The “God” ad describes DeSantis as a person who gets up before dawn, leaves his family and travels thousands of miles to “serve the people”; someone who “isn’t afraid to defend what he knows to be right and just.” HE KNOWS. When Trump calls him “Ron DeSanctimonious,” the undisputed master of evil nicknames is spot on, as usual.

And yet, Trump is just as sure he is right, and just as sure of his godly support. As David French put it Thursday in The Atlantic, “Parts of the Christian base are convinced he has a divine destiny to save the nation.” There’s even a 2018 movie about it called “The Trump Prophecy.” Trump’s “I alone can fix it” line displayed Olympic-level narcissism and ignorance, and now — as he continues to bend, break and beat up our laws, politics and institutions — it is a dark, bottomless pit of irony. 

So is his win-loss record this week. We don’t know the final score yet, but it’s fair to say there might have been at least a pink wave if the GOP had nominated stronger contenders in federal and statewide races.

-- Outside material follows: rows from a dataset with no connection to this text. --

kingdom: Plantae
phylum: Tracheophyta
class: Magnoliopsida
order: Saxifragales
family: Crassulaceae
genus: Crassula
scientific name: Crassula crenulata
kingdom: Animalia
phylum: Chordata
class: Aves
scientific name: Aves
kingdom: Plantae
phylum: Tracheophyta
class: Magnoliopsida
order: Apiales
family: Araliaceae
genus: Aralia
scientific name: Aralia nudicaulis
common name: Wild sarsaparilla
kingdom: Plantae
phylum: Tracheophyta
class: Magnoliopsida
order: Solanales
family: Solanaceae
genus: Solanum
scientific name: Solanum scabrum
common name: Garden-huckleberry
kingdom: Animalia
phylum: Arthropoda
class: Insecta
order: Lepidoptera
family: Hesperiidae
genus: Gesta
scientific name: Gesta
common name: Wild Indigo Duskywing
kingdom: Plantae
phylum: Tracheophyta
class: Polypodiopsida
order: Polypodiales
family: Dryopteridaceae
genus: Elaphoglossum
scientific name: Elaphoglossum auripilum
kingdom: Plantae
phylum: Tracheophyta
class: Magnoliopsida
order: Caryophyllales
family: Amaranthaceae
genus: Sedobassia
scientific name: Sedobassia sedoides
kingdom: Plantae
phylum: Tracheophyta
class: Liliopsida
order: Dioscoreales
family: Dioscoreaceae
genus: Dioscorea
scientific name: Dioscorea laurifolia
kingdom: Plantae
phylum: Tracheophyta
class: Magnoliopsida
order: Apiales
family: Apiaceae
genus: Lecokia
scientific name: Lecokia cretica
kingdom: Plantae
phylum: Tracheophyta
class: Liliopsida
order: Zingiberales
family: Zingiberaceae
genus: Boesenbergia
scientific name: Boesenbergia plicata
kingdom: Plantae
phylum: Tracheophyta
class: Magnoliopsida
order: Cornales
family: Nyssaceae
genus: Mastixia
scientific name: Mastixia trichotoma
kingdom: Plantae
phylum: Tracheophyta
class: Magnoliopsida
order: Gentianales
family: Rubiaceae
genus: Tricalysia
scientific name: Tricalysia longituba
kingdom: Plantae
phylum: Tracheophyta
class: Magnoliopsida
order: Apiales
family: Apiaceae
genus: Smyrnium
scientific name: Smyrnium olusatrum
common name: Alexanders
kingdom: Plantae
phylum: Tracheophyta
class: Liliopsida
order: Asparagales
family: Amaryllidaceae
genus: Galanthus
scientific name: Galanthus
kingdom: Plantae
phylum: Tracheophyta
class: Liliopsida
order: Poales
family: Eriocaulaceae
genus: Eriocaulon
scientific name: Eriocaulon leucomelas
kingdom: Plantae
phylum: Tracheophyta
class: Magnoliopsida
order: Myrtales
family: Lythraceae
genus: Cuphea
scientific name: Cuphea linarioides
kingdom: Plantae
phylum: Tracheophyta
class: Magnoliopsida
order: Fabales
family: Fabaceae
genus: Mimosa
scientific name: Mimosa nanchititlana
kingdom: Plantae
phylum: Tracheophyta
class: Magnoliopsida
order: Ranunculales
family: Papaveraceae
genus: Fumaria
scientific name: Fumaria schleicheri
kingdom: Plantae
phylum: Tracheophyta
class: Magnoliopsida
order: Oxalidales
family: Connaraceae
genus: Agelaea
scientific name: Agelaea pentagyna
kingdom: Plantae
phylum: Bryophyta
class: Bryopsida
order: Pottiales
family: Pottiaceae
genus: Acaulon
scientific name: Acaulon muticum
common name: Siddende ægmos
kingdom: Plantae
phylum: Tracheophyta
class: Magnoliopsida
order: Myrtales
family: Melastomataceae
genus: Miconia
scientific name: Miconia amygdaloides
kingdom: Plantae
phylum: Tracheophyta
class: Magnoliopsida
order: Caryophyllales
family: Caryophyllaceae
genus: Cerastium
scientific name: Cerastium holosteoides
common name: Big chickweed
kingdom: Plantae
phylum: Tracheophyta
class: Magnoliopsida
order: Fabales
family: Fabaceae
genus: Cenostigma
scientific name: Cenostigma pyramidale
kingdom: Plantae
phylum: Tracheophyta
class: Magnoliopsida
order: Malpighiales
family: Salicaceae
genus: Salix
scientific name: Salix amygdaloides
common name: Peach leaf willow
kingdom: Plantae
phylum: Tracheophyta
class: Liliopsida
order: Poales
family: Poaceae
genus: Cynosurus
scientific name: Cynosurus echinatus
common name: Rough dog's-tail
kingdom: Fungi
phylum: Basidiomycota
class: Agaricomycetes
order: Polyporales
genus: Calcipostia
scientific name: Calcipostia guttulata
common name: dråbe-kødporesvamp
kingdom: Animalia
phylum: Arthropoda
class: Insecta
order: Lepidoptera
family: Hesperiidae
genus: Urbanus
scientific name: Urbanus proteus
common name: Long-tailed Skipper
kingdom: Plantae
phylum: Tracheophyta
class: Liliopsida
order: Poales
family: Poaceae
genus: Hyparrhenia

Could Trump himself win another national election? His political history and ongoing legal crises point to a no. Could DeSantis win a national election? Doubtful. America is not Florida, as this week’s Republican disappointments outside the Sunshine State show. And his whole sent-by-God, father-knows-best schtick is not as enticing as he thinks it is. 

For purely selfish reasons, I hope DeSantis seizes the moment. This battle of the dictatorial titans may be the best way to truly save America — from four years of either one of them.